Effects of repetitive TMS on visually evoked potentials and EEG in the anaesthetized cat: dependence on stimulus frequency and train duration

ABİDİN S., Moliadze V., Eysel U. T., Funke K.

JOURNAL OF PHYSIOLOGY-LONDON, vol.574, no.2, pp.443-455, 2006 (SCI-Expanded) identifier identifier identifier identifier

  • Publication Type: Article / Article
  • Volume: 574 Issue: 2
  • Publication Date: 2006
  • Doi Number: 10.1113/jphysiol.2006.108464
  • Journal Indexes: Science Citation Index Expanded (SCI-EXPANDED), Scopus
  • Page Numbers: pp.443-455
  • Karadeniz Technical University Affiliated: No


Repetitive transcranial magnetic stimulation (rTMS) has been shown to alter cortical excitability that lasts beyond the duration of rTMS application itself. High-frequency rTMS leads primarily to facilitation, whereas low-frequency rTMS leads to inhibition of the treated cortex. However, the contribution of rTMS train duration is less clear. In this study, we investigated the effects of nine different rTMS protocols, including low and high frequencies, as well as short and long applications (1, 3 and 10 Hz applied for 1, 5 and 20 min), on visual cortex excitability in anaesthetized and paralysed cats by means of visual evoked potential (VEP) and electro-encephalography (EEG) recordings. Our results show that 10 Hz rTMS applied for 1 and 5 min significantly enhanced early VEP amplitudes, while 1 and 3 Hz rTMS applied for 5 and 20 min significantly reduced them. No significant changes were found after 1 and 3 Hz rTMS applied for only 1 min, and 10 Hz rTMS applied for 20 min. EEG activity was only transiently (< 20 s) affected, with increased delta activity after 1 and 3 Hz rTMS applied for 1 or 5 min.

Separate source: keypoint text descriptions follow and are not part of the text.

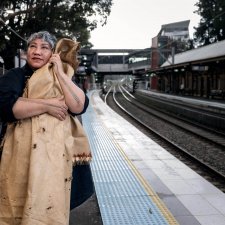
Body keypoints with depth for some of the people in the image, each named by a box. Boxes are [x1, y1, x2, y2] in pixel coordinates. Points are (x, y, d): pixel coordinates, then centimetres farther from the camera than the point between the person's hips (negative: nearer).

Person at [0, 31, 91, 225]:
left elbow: (79, 107, -7)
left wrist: (60, 73, -8)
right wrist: (47, 105, -14)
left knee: (50, 208, 6)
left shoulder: (63, 78, 12)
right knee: (18, 207, 7)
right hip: (22, 154, -1)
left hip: (56, 154, 1)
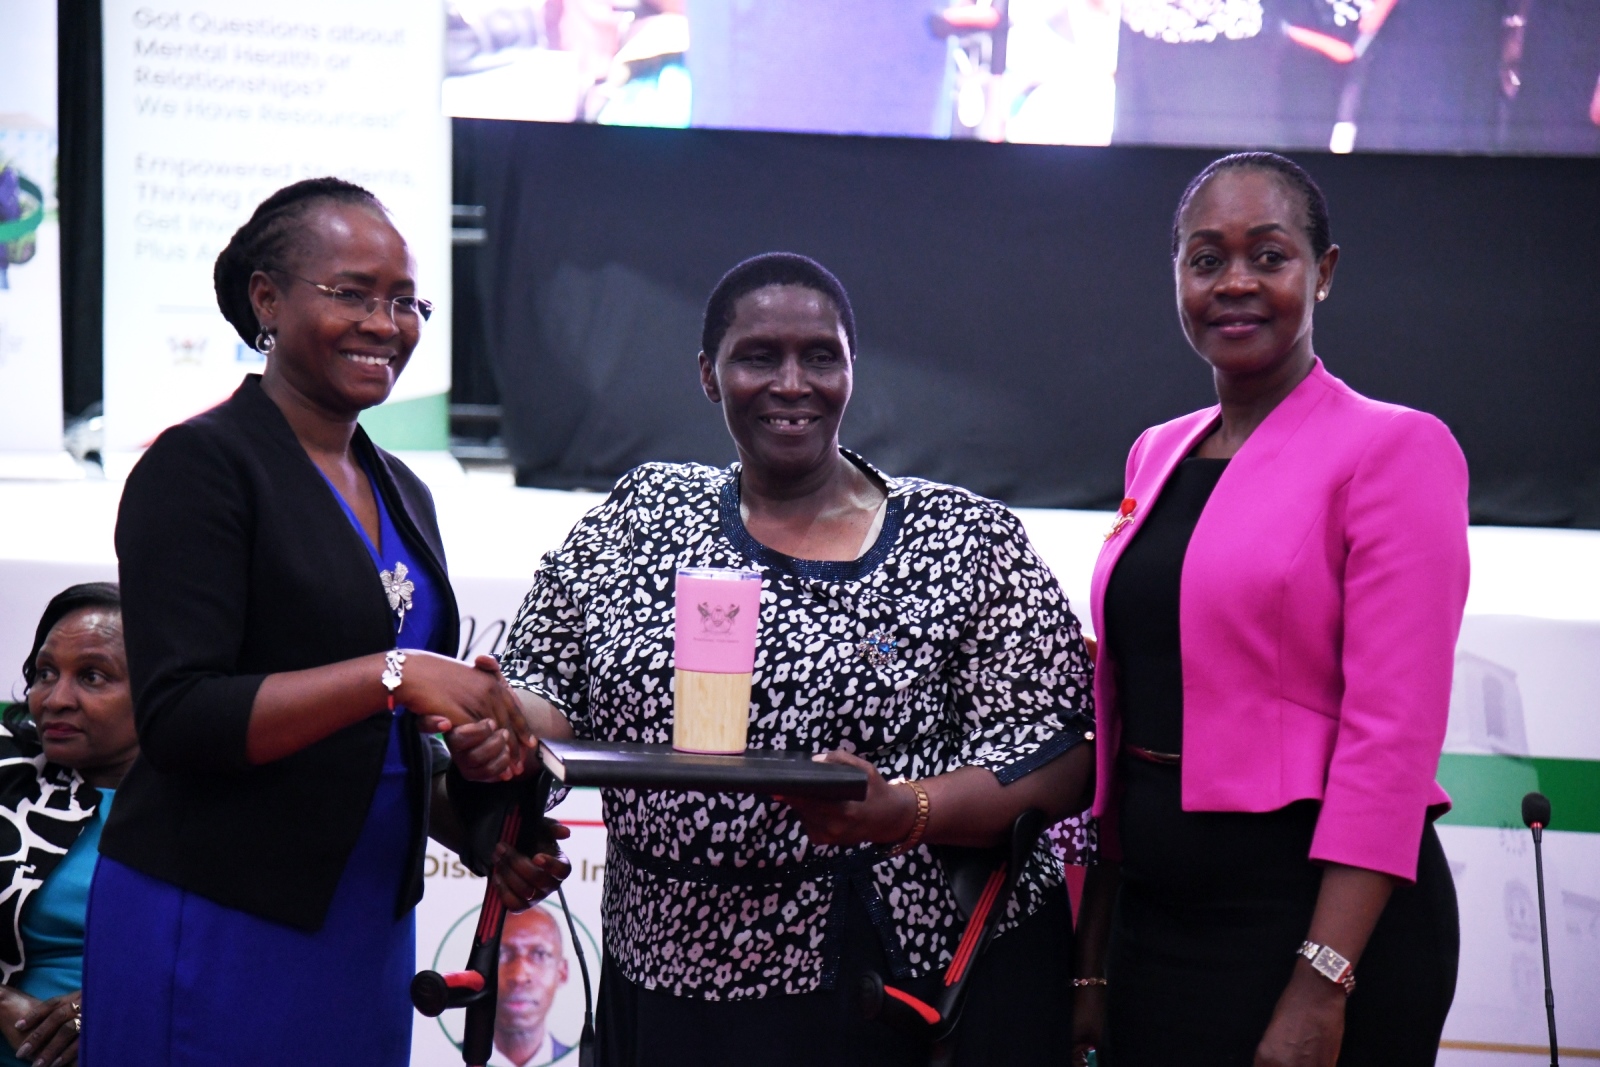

These findings indicate that the effects of rTMS on cortical excitability depend on the combination of stimulus frequency and duration (or total number of stimuli): short high-frequency trains seem to be more effective than longer trains, and low-frequency rTMS requires longer applications. Changes in the spectral composition of the EEG were not correlated to changes in VEP size.